EXERCISE AIM: Restate word for word every line from the one containing "2009—2026 МедиаПрофи. Все пр" to the last line of the records below.

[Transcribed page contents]
↓↓↓

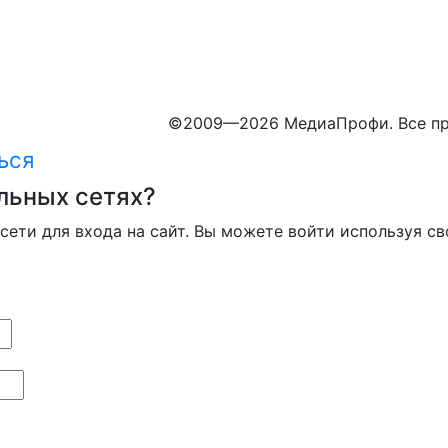
©
2009—2026 МедиаПрофи. Все пр
ься
льных сетях?
сети для входа на сайт. Вы можете войти используя св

↑↑↑

YOUR RESPONSE:
2009—2026 МедиаПрофи. Все пр
ься
льных сетях?
сети для входа на сайт. Вы можете войти используя св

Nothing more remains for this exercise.